Well, Frank called it a 'bistro'-and Jilly's on 52nd Street even had matchbooks that when
opened read, 'My favorite bistro-Frank Sinatra.' It also featured Frank's 'favorite saloon
singer,' Bobby Cole, who held court there for many years. His other gigs around New York
landed him a recording contract with Columbia, but the 1960 release from The Bobby Cole
Trio, while well reviewed, failed to gain traction. It featured no original material from Cole,
and was essentially a recorded version of his Jilly's act-one hard to capture on LP.
Judy Garland walks into a bar . . .
In 1964, and after hearing Cole's performance of and after hearing Cole's performance of one
of her favorites, Cy Coleman's 'You Fascinate Me So,' Garland invited him to become the
new musical arranger for CBS's The Judy Garland Show in Los Angeles. When that show
ended, Cole returned to New York and Jilly's.
Jack Lonshein, whose day job was creating covers for artists including Sarah Vaughan,
Maynard Ferguson, Coleman Hawkins, Lester Young, (and eventually Big Brother & The
Holding Company and The Amboy Dukes!), was a friend of Cole's. He knew Bobby's magic,
and original songs, were what the jazz world needed. Taking things into his own hands, A
Point of View was released on Lonshein's own Concentric Records, and as can happen, no
matter how well received and reviewed a record is, finding a copy was half the battle for
fans. A Point of View made waves in the boroughs, was raved about in Billboard and Cash
Box, and then disappeared-but became a coveted prize by those who experienced it.

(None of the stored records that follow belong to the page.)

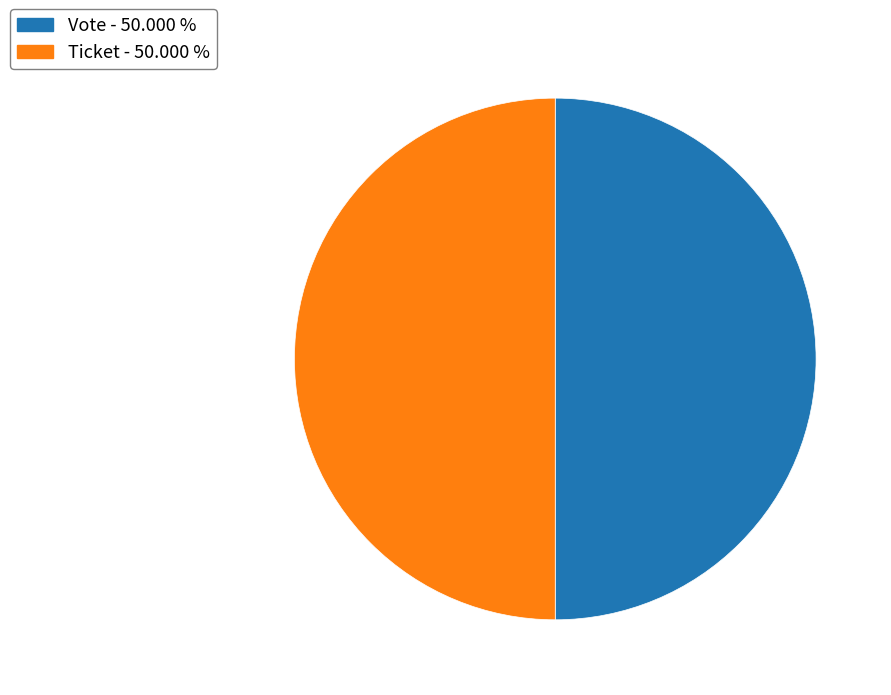

Combined, do Ticket - 50.000 % and Vote - 50.000 % account for over 50%?

Yes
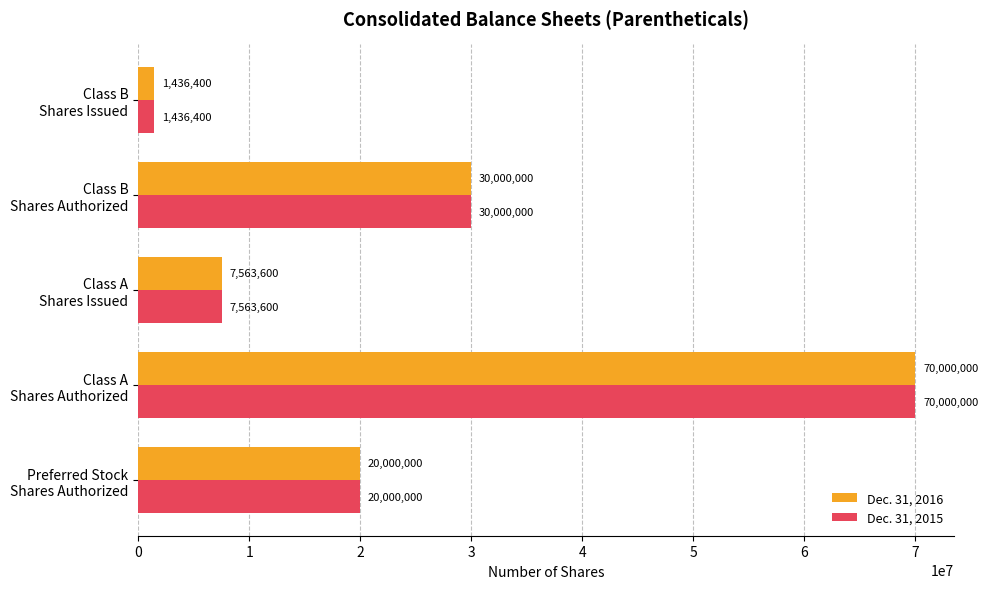

Which category has the highest value in the Dec. 31, 2015 series?

Class A
Shares Authorized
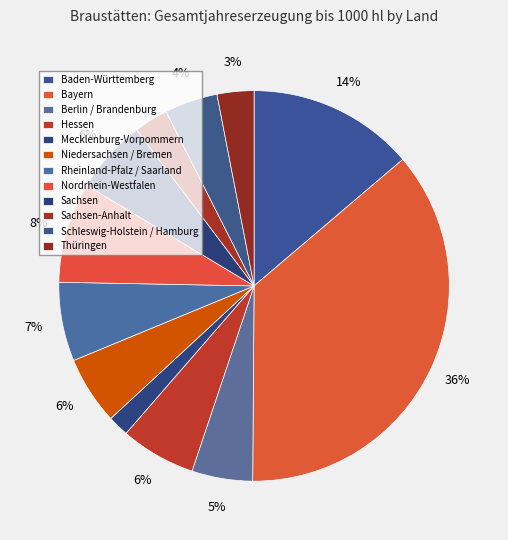

Between Sachsen-Anhalt and Rheinland-Pfalz / Saarland, which is larger?

Rheinland-Pfalz / Saarland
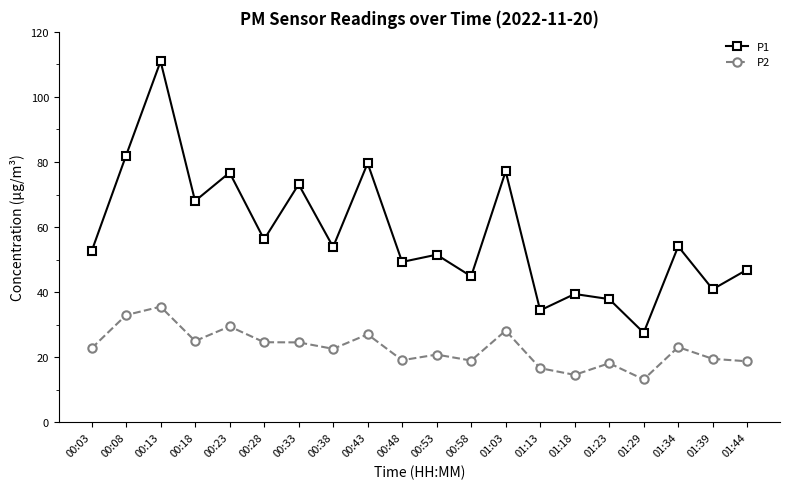

At which category does P1 reach its first local peak?

00:13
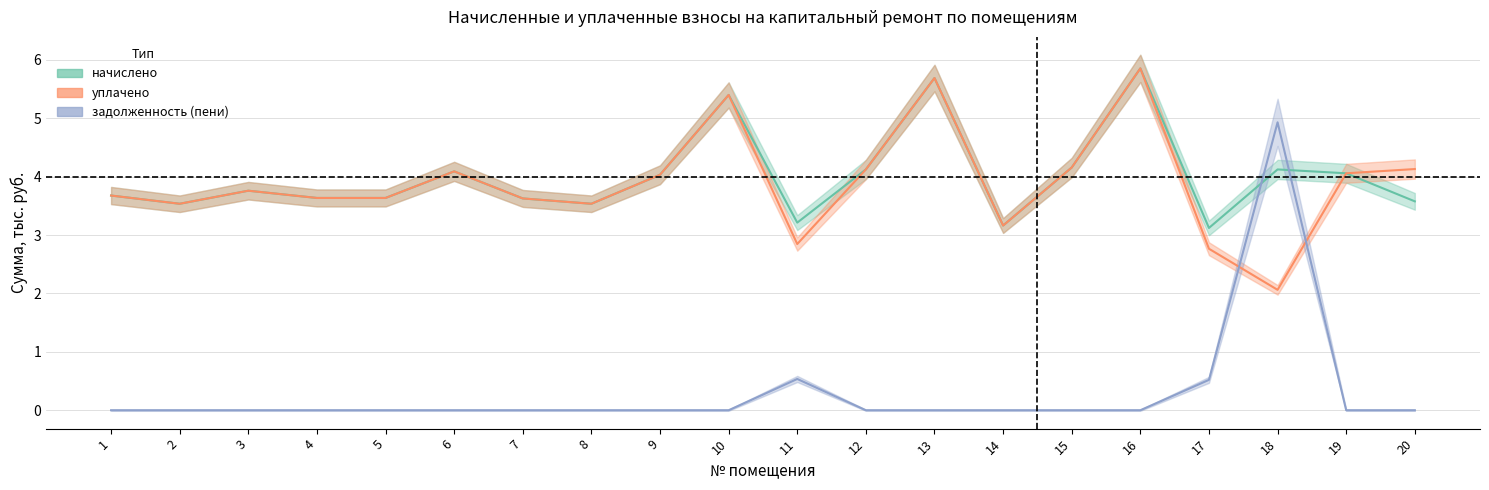

How many times do задолженность and начислено cross each other?

2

Artists including Freddy Cole (Nat's brother) and Tom Jones covered material from it.
A Point of View now returns 55 years later, fully authorized by the Estate of Bobby Cole.
Produced for release by Grammy -winner Cheryl Pawelski and lovingly remastered by
Grammy -winner Michael Graves, this new version presents the original release, plus
thirteen previously unissued bonus tracks drawn from sessions likely intended for a follow
up release to A Point of View that didn't happen. A fascinating and thorough essay from
Grammy -nominated writer Randy Poe tells the story of Cole, the scene, and the music.